God bless you in the mighty name of Jesus Christ who provides the wherewithal to walk worthy of his calling (Ephesians 4:1).

I received a question recently that really intrigued me.  I thought it would be good fodder for today’s daily dose.  He asked, “How can the Hebrew word translated “curse” in Job 2:5 also be translated “bless” at other places?”  So, I started digging.

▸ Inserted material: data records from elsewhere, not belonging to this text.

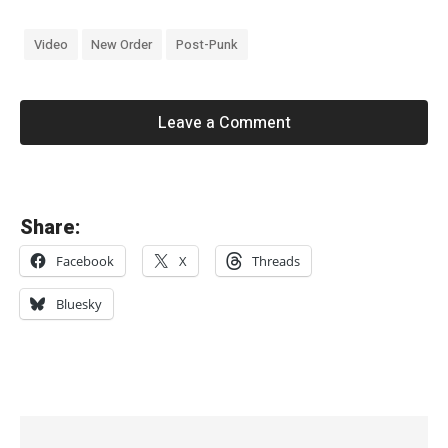
Video
New Order
Post-Punk
Leave a Comment
«
Share:
C
Facebook
X
Threads
O
L
Bluesky
L
A
P
S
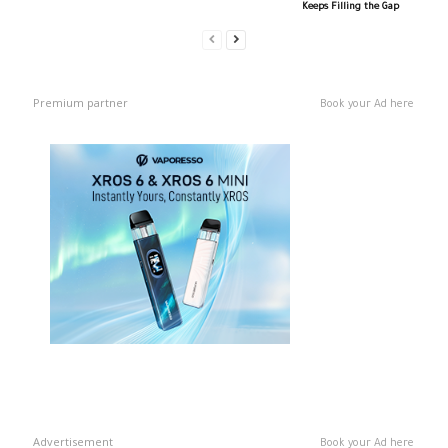
Keeps Filling the Gap
Premium partner
Book your Ad here
Advertisement
Book your Ad here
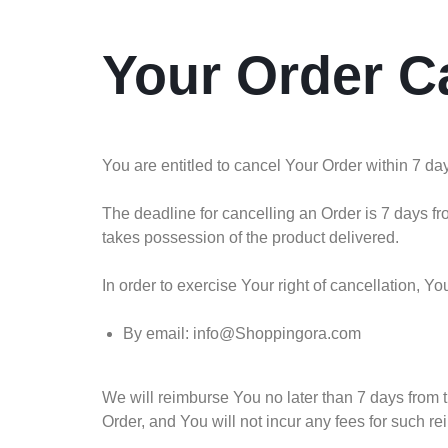
Your Order C
You are entitled to cancel Your Order within 7 da
The deadline for cancelling an Order is 7 days fr
takes possession of the product delivered.
In order to exercise Your right of cancellation, 
By email: info@Shoppingora.com
We will reimburse You no later than 7 days from
Order, and You will not incur any fees for such r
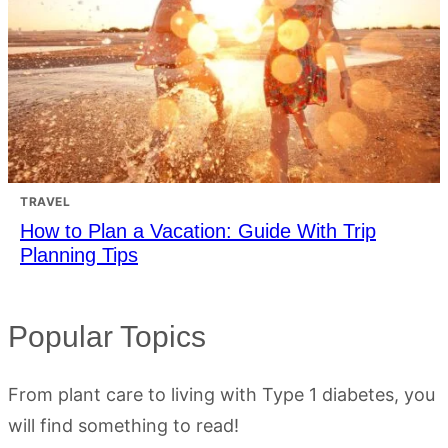
TRAVEL
How to Plan a Vacation: Guide With Trip
Planning Tips
Popular Topics
From plant care to living with Type 1 diabetes, you
will find something to read!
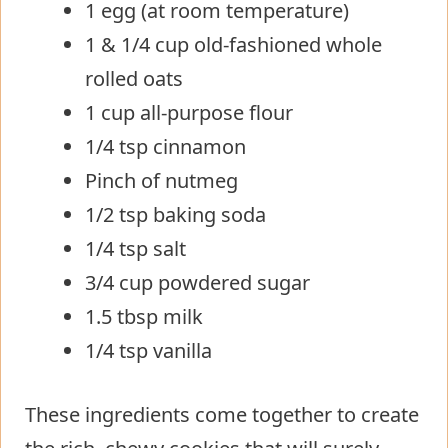
1 egg (at room temperature)
1 & 1/4 cup old-fashioned whole
rolled oats
1 cup all-purpose flour
1/4 tsp cinnamon
Pinch of nutmeg
1/2 tsp baking soda
1/4 tsp salt
3/4 cup powdered sugar
1.5 tbsp milk
1/4 tsp vanilla
These ingredients come together to create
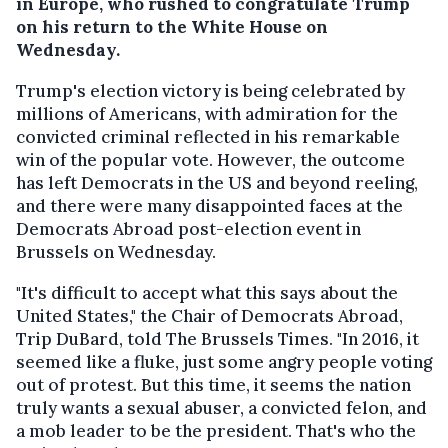
in Europe, who rushed to congratulate Trump
on his return to the White House on
Wednesday.
Trump's election victory is being celebrated by
millions of Americans, with admiration for the
convicted criminal reflected in his remarkable
win of the popular vote. However, the outcome
has left Democrats in the US and beyond reeling,
and there were many disappointed faces at the
Democrats Abroad post-election event in
Brussels on Wednesday.
"It's difficult to accept what this says about the
United States," the Chair of Democrats Abroad,
Trip DuBard, told The Brussels Times. "In 2016, it
seemed like a fluke, just some angry people voting
out of protest. But this time, it seems the nation
truly wants a sexual abuser, a convicted felon, and
a mob leader to be the president. That's who the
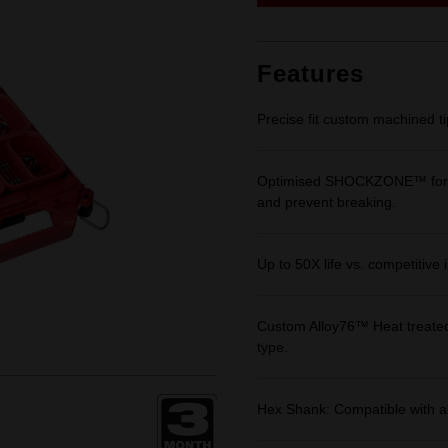
link.
Features
Precise fit custom machined t
Optimised SHOCKZONE™ for opt
and prevent breaking.
Up to 50X life vs. competitive 
Custom Alloy76™ Heat treated
type.
Hex Shank: Compatible with al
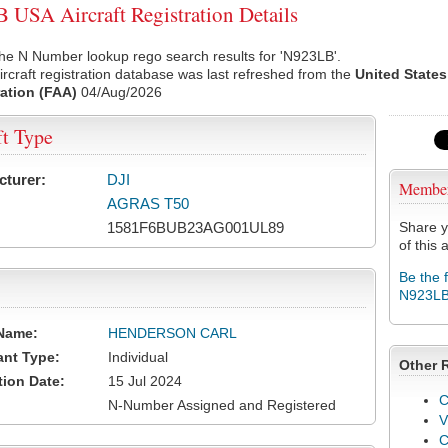
USA Aircraft Registration Details
he N Number lookup rego search results for 'N923LB'.
rcraft registration database was last refreshed from the
United States
ation (FAA)
04/Aug/2026
ft Type
cturer:
DJI
Membe
AGRAS T50
1581F6BUB23AG001UL89
Share y
of this a
Be the 
N923L
Name:
HENDERSON CARL
ant Type:
Individual
Other 
tion Date:
15 Jul 2024
C
N-Number Assigned and Registered
V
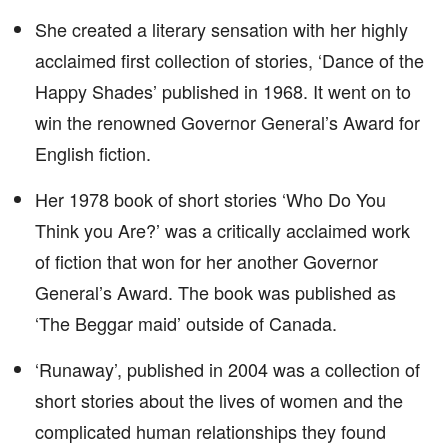
She created a literary sensation with her highly
acclaimed first collection of stories, ‘Dance of the
Happy Shades’ published in 1968. It went on to
win the renowned Governor General’s Award for
English fiction.
Her 1978 book of short stories ‘Who Do You
Think you Are?’ was a critically acclaimed work
of fiction that won for her another Governor
General’s Award. The book was published as
‘The Beggar maid’ outside of Canada.
‘Runaway’, published in 2004 was a collection of
short stories about the lives of women and the
complicated human relationships they found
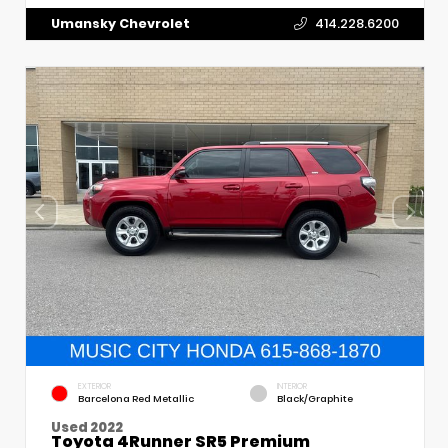
Umansky Chevrolet
414.228.6200
EXTERIOR
INTERIOR
Barcelona Red Metallic
Black/Graphite
Used 2022
Toyota 4Runner SR5 Premium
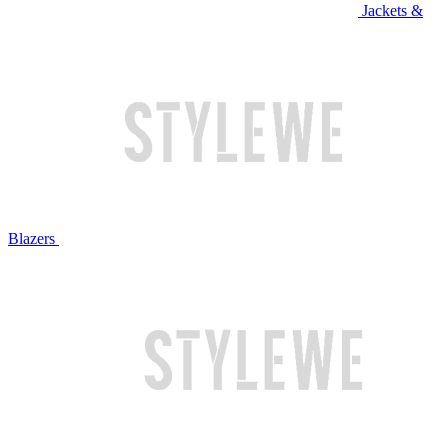
Jackets &
Blazers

The Hebrew word barak occurs 330 times in the Old Testament.  It is uniformly translated “bless.”  However, there are four occurrences where barak is translated “curse.”  How can the same word be translated in two completely opposite ways?  How can it mean both “bless” and “curse?”  This really caused problems for me because the context certainly supports the radical difference.  The only four places barak is translated “curse” are in Job.

Job 1:5:
And it was so, when the days of their feasting were gone about, that Job sent and sanctified them, and rose up early in the morning, and offered burnt offerings according to the number of them all: for Job said, It may be that my sons have sinned, and cursed [barak] God in their hearts. Thus did Job continually.

Job 1:11:
But put forth thine hand now, and touch all that he hath, and he will curse [barak] thee to thy face.

Job 2:5:
But put forth thine hand now, and touch his bone and his flesh, and he will curse [barak] thee to thy face.

Job 2:9:
His wife said to him, “Are you still maintaining your integrity? Curse [barak] God and die!”

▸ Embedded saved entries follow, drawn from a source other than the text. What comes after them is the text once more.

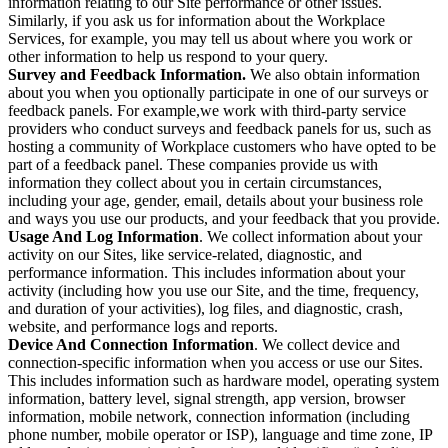
information relating to our Site performance or other issues.
Similarly, if you ask us for information about the Workplace
Services, for example, you may tell us about where you work or
other information to help us respond to your query.
Survey and Feedback Information.
We also obtain information
about you when you optionally participate in one of our surveys or
feedback panels. For example,we work with third-party service
providers who conduct surveys and feedback panels for us, such as
hosting a community of Workplace customers who have opted to be
part of a feedback panel. These companies provide us with
information they collect about you in certain circumstances,
including your age, gender, email, details about your business role
and ways you use our products, and your feedback that you provide.
Usage And Log Information
. We collect information about your
activity on our Sites, like service-related, diagnostic, and
performance information. This includes information about your
activity (including how you use our Site, and the time, frequency,
and duration of your activities), log files, and diagnostic, crash,
website, and performance logs and reports.
Device And Connection Information
. We collect device and
connection-specific information when you access or use our Sites.
This includes information such as hardware model, operating system
information, battery level, signal strength, app version, browser
information, mobile network, connection information (including
phone number, mobile operator or ISP), language and time zone, IP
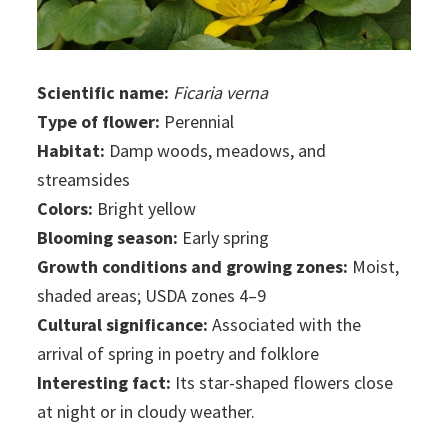
Scientific name:
Ficaria verna
Type of flower:
Perennial
Habitat:
Damp woods, meadows, and
streamsides
Colors:
Bright yellow
Blooming season:
Early spring
Growth conditions and growing zones:
Moist,
shaded areas; USDA zones 4–9
Cultural significance:
Associated with the
arrival of spring in poetry and folklore
Interesting fact:
Its star-shaped flowers close
at night or in cloudy weather.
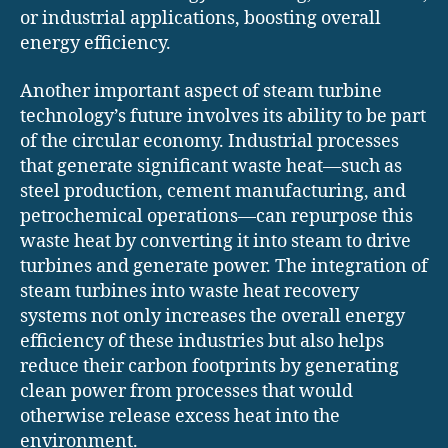
or industrial applications, boosting overall
energy efficiency.
Another important aspect of steam turbine
technology’s future involves its ability to be part
of the circular economy. Industrial processes
that generate significant waste heat—such as
steel production, cement manufacturing, and
petrochemical operations—can repurpose this
waste heat by converting it into steam to drive
turbines and generate power. The integration of
steam turbines into waste heat recovery
systems not only increases the overall energy
efficiency of these industries but also helps
reduce their carbon footprints by generating
clean power from processes that would
otherwise release excess heat into the
environment.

The context here certainly supports “curse” as the proper translation.  After spending considerable time trying to figure out a reason for the difference in translation and coming up empty handed, I noticed a comment in the Companion Bible stating that the use of barak in these four verses were emendations of the Sopherim.  In the original text the Sopherim, the authorized revisers of the Sacred Text, replaced kalal, “to curse” with barak “to bless.”  This was done under the unwarranted idea of protecting and reverencing God and the name of the LORD.  They wanted to avoid the notion that God could be cursed, so they altered the text.

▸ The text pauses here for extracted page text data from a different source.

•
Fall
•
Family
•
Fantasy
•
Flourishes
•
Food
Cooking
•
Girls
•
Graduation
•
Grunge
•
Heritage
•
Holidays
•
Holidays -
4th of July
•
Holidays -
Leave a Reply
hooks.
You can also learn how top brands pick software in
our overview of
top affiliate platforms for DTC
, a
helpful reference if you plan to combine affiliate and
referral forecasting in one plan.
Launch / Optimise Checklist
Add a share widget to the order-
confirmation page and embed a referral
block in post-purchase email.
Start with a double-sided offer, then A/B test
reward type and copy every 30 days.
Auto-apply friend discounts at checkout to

Barak also occurs four times in Job where it is translated “bless.”  Each of their contexts also support that translation.

Job 1:10:
Hast not thou made an hedge about him, and about his house, and about all that he hath on every side? thou [God] hast blessed [barak] the work of his hands, and his substance is increased in the land.

Job 1:21:
And he said: “Naked I came from my mother’s womb, And naked shall I return there. The LORD gave, and the LORD has taken away; Blessed [barak] be the name of the LORD.”

Job 31:20:
If his loins have not blessed [barak] me, and if he were not warmed with the fleece of my sheep;

Job 42:12:
So the LORD blessed [barak] the latter end of Job more than his beginning: for he had fourteen thousand sheep, and six thousand camels, and a thousand yoke of oxen, and a thousand she asses.

The pattern (if four makes a pattern) is that when God is the object, barak is understood as “curse,” and when God is the subject barak is understood as “bless.”  However, barak doesn’t mean both “bless” and “curse.”   The original text before being emended by the Sopherim had the Hebrew word “kalal” in all four verses where it is translated “curse.”  When we replace barak with kalal we get back to the original text before the misguided emendations and the simplicity of the Word shines brightly once again.